Apparently the growth of a company like H&M or Ikea could not have come through exploiting workers, a notion my In These Times colleague Josh Eidelson explored in a piece whose headline says it all: "Union Victory at Virginia IKEA Plant: Resistance Grows Against Race-to-Bottom Wages."
Or take another post by Yglesias titled “Bus Drivers Should Be Paid What It Costs to Hire Competent Bus Drivers.” He writes, “It’s extremely difficult to have excellent public services if the debate is polarized between people who want to reduce spending in order to cut taxes, and people who want to view the bus system as a jobs program for bus drivers. When a city is having trouble attracting qualified applicants for bus driver jobs, that’s a sign that the wage is too damn low.”
Yglesias did not interview bus drivers about how much they make, like Daniel Massey of Crain’s New York Business did for a story about the upcoming contract negotiations for New York City transit workers. Instead he suggests that perhaps bus drivers’ wages should be lowered if qualified applicants can be paid to work at a lower wage.
Yglesias declined to comment on whether or not he would apply the same wage logic to his own salary. He also refused a more in-depth interview for this piece.
But his salary is relevant here, since traditional news publications are turning to bloggers like him to produce content. Bloggers with personalized brands and large Twitter followings (Yglesias has nearly 35,000 followers) are attractive to publications because they bring in a guaranteed audience. In addition, they are also cheaper to employ than traditional reporters, per the ratio of content they produce. Bloggers like Yglesias can turn out 6-12 blogs a day in some cases.
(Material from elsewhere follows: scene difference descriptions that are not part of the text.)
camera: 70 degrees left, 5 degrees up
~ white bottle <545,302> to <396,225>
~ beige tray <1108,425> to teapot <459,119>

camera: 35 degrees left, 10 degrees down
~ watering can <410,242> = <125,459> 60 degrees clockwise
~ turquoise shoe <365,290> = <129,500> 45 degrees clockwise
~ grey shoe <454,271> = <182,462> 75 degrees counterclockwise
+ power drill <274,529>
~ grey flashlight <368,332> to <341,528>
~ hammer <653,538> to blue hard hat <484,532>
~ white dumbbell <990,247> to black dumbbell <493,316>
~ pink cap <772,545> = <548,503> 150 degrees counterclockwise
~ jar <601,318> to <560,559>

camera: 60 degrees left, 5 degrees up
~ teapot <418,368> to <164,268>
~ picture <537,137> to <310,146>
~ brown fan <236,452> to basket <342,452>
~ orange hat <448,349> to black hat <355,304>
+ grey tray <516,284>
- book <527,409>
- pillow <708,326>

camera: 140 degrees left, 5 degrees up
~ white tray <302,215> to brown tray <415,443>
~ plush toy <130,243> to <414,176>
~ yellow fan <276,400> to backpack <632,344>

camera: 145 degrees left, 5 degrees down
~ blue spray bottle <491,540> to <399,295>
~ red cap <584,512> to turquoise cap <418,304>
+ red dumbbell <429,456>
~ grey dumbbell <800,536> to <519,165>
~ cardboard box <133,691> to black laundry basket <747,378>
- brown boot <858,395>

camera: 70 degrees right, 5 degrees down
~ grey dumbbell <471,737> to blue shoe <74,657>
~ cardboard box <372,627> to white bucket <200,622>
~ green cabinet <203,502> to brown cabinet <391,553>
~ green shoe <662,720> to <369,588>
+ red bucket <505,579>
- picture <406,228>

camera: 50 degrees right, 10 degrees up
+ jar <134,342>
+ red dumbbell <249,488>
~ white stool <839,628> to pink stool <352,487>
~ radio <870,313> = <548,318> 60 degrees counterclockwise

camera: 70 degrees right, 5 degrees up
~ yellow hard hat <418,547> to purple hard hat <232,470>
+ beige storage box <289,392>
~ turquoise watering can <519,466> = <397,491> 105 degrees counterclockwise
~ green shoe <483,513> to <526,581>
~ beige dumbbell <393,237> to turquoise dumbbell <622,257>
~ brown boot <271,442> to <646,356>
By constantly turning out content, these bloggers generate a lot of traffic. But it's worth asking if the quality of their analysis is the same as professional journalism. This is not to say bloggers cannot provide valuable analysis. Yves Smith, who worked for nearly two decades in the finance industry has an excellent blog at Naked Capitalism, Marcy Wheeler, who worked for years in the auto industry, has an excellent blog at Emptywheel, and labor history professor Erik Loomis writes Lawyers, Guns and Money, a must-read blog on labor history and its applications for unions today. But these people, unlike Yglesias, have years of experience and are writing for their own sites, not mainstream news organizations.
I should note that I started off as a labor blogger who often wrote stories without interviewing workers or presenting contrasting opinions fairly. But under the mentorship of old-school reporters like The Nation’s William Greider, I realized this type of writing did a deep disservice to workers. I began to realize that the more you learn as a journalist, the more you realize how much you do not know. Quite often, the best journalism presents all sides to complex questions and problems without trying to definitely answer those questions—such journalism lets people speak for themselves, and in doing so lets readers answer questions for themselves.
As mainstream news organizations keep hiring bloggers instead of reporters, and readers of my generation (I'm 25) increasingly turn to people like Yglesias to get news, it’s important to ask if these news organizations are endangering journalism's mission to serve the public interest by presenting a full range of voices affected by a story—in particular, the voices of workers. If we really want to understand the problems of today's economy, shouldn’t we let workers speak for themselves?